Episode Transcript:

Welcome to the Meadowsweet Money podcast! I’m Mimi Cirbusova, a Certified Financial Education Instructor and shame-free money mentor. I am so glad you are here today.

One of the things I hear over and over and over again from people that consult with me for one-on-one mentoring is that they tried to budget, and it just didn’t work for them. Or that they can make a budget just fine, but can’t actually stick to it.

If you listened to Episode 2 of this podcast, we talked about the Money Mountain, and I did not use the word budget a single time in that episode. Did you notice that? While I think budgets can be a powerful tool when utilized correctly, most of the time we’re told to make a budget but never shown how to use a budget to make decisions, or how to align that budget to our goals.

Now if the idea of budgeting gives you that visceral, adverse feeling, I want to pause here and invite you to get curious about that. Where does that reaction come from? Perhaps your definition of budgeting won’t mesh with my definition of budgeting. I hope that you’ll hear me out, and give this episode a chance, because there’s going to be some nuggets that might challenge your current way of thinking and looking at budgeting, and maybe even inspire you to give budgeting another shot.

With that, let’s dive into the episode.

My parents are both really talented people. My mom is a master tailor. She not only can alter clothes – and I mean any garment – she also can draft patterns based on a person’s specific measurements. She’s retired now, so no, she’s not doing it as a job anymore. My dad can build and make just about anything out of wood, and repair all sorts of stuff.

Growing up in this kind of household meant I developed some really great fine motor skills, which I do not take for granted. Because my parents are so talented, I grew up learning how to use tools appropriately. They showed me how to safely use all sorts of craft supplies and woodworking tools when I was old enough to listen and follow their directions. And of course, they watched me the first few times I did anything.

**Tasks to carry out**
1. Reproduce the portion of the budgeting podcast transcript between "If you listened" and "to our goals.", inclusive.
2. Write the next part of the budgeting podcast transcript, picking up after its final sentence.

[Dataset entries]
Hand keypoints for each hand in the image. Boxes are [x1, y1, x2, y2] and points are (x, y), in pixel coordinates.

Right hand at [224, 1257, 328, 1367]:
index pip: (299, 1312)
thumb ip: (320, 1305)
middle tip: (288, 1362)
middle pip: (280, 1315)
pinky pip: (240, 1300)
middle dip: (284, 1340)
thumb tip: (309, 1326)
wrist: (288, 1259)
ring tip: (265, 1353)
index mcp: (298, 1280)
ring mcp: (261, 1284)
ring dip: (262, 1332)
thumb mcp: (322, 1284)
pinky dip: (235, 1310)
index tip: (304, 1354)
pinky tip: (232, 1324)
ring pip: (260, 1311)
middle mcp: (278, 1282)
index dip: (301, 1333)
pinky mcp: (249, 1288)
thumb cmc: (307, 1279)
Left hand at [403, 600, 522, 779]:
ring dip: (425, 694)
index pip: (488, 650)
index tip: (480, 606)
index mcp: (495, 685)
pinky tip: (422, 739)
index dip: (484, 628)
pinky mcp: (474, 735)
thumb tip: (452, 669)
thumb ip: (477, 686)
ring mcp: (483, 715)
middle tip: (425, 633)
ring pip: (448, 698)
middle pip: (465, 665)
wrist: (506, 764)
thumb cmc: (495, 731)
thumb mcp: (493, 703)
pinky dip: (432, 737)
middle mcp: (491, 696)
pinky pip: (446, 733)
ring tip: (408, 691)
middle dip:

**Answers below**
1.
If you listened to Episode 2 of this podcast, we talked about the Money Mountain, and I did not use the word budget a single time in that episode. Did you notice that? While I think budgets can be a powerful tool when utilized correctly, most of the time we’re told to make a budget but never shown how to use a budget to make decisions, or how to align that budget to our goals.

2.
And maybe it’s because of that experience, that it’s weird to me that so many people will say, “well, you just need to make a budget”. Because if budgeting is a tool, like a hammer or a sewing machine, you can’t just start using those things without a little bit of instruction. So why do we tell people to use the tool of budgeting without any instruction at all? Just assuming that everyone knows how to do it naturally? It makes no sense to me.

Budgeting, at least to my mind, is a tool that requires a few bits of knowledge from our journey up the Money Mountain. First, you gotta know your real numbers. I know I’ve been saying this a lot, but it’s so so true. I don’t care how good you are at the task of budgeting – if your real numbers aren’t reflected in that budget, it’s not gonna work. But you also have to understand your goals and circumstances. What is it that you’re trying to achieve with your money? What situations might you encounter that can impact what your real numbers are doing? Creating a budget without knowing your real numbers and your goals is like getting out a hammer and a wrench before ever deciding what you’re building. Are you making a birdhouse? Building a fence? Replacing a sink in the bathroom? When someone says “oh, just make a budget”, it sounds like a person that says “oh just use a hammer” when you tell them that your bathroom has flooded.

I digress. What I’m saying is, you have to get clear on foundational levels 3 and 4 of the Money Mountain before we ever start using a budget seriously.

The other thing I want to point out is that a budget is meant to be a close estimate. You don’t have to get every little expense right in your budget, but you should get within a reasonable range. The first time you make one, there’s a good chance it’s going to be off quite a bit – but you’re hopefully in the ballpark. As you practice, you’ll get better and better, and more and more accurate. 

There’s a ton of different ways to budget, and not every style of budgeting is going to work well for everyone. I knew someone that loved percentage budgeting -I mean, loved it. They put 50% towards their necessities, 20% went to savings and investments, and the other 30% is what they lived on. Cool. Great. Someone else might prefer more of the zero-based budgeting method, where you give every dollar a job, and consistently track your income and expenses. That’s great too! The point of this episode isn’t to dive into all the different budgeting methods that are out there, but instead to help you realize that you get to decide what is going to work best for you.

Now before I get too much further in this episode, I want to mention that my budgeting strategy has evolved and changed over time. And that is a very good thing. The budget you make at age 25 or 30 won’t look like, and SHOULDN’T look like the budget you made at 40 or 50. Your budget should pivot and change as you grow and change. When I first started budgeting, I was tracking every single penny (which worked really well for me), and carefully allocating for every expense. But as I got more data over time, and more practice, I loosened up a bit. I don’t track every penny anymore, but I have a very clear picture of what I am aiming to spend at any given time.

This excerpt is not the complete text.